This CLE program, presented by Vincent M. Rizzo of Hinshaw & Culbertson LLP, will focus on practical guidance for employment lawyers on LGBTQ workplace issues, including a discussion on the practical impact of the anticipated US Supreme Court decisions in Bostock v. Clayton County, Zarda v. Altitude Express, and Harris Funeral Homes v. EEOC, which will interpret Title VII to either include or exclude LGBTQ individuals from Title VII's protections. The course will also look briefly at each state’s employment nondiscrimination laws and then provide valuable insight on workplace compliance with current federal laws.
Learning Objectives :
Educate employment lawyers on the current law as it relates to LGBTQ employees
Examine the practical impact of relevant Supreme Court cases: R.G. & G.R. Harris Funeral Homes, Inc. v. EEOC; Zarda v. Altitude Express; and Bostock v. Clayton County
Survey employment nondiscrimination laws by state and examine how the U.S. Supreme Court’s decisions impact state laws
Identify best practices for workplace compliance, with a discussion of important topics such as personnel records, employee handbooks, bathroom policies, dress codes, and codes of conduct
Review how to promote understanding of the language of LGBTQ employees
Vincent Rizzo focuses his practice in litigation at both the federal and state level, with a particular emphasis in the area of government law. Vincent has extensive experience representing public entities and governmental employees and has litigated countless cases to resolution. He successfully tried several federal civil jury trials to defense verdict and obtained multiple summary judgments.

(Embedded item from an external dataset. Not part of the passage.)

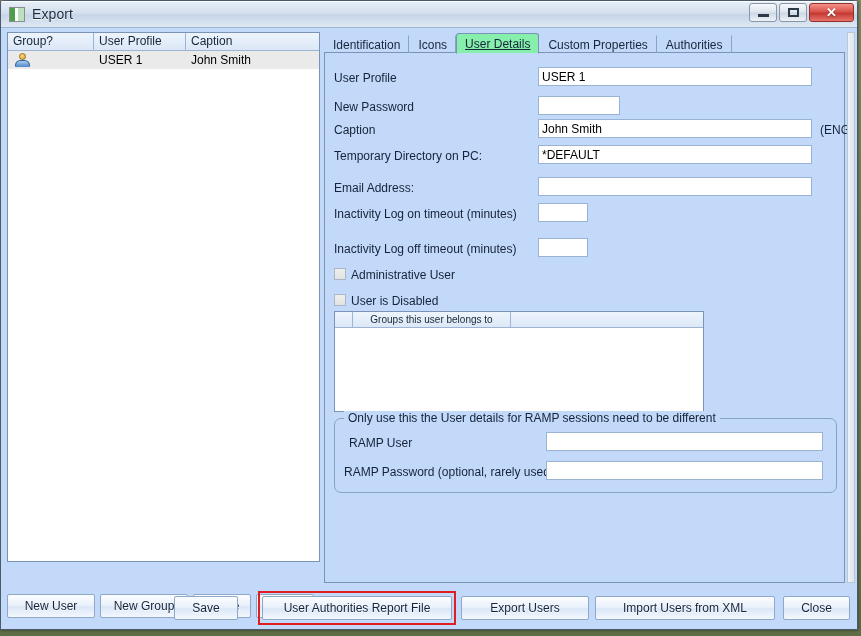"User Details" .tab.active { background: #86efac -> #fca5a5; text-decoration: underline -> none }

Vincent is involved in all phases of the litigation process and zealously advocates for his clients.
Before joining Hinshaw, Vincent was an Assistant Corporation Counsel for the City of Chicago Department of Law for nearly five years. In that capacity, he represented the City of Chicago in municipal prosecutions, administrative appeals and litigation involving Section 1983 and Monell claims.
During law school, Vincent was a public interest law intern for the Chicago Lawyers' Committee for Civil Rights and also interned for the general counsel of Accident Fund Insurance Company. In addition to his academic accomplishments, he was a teaching assistant for Legal Research, Writing and Advocacy; Torts; and Street Law. Vincent was also an active member of his law school's International Law Review and participated in the Commercial Arbitration Competition and the National Animal Law Appellate Moot Court Competition.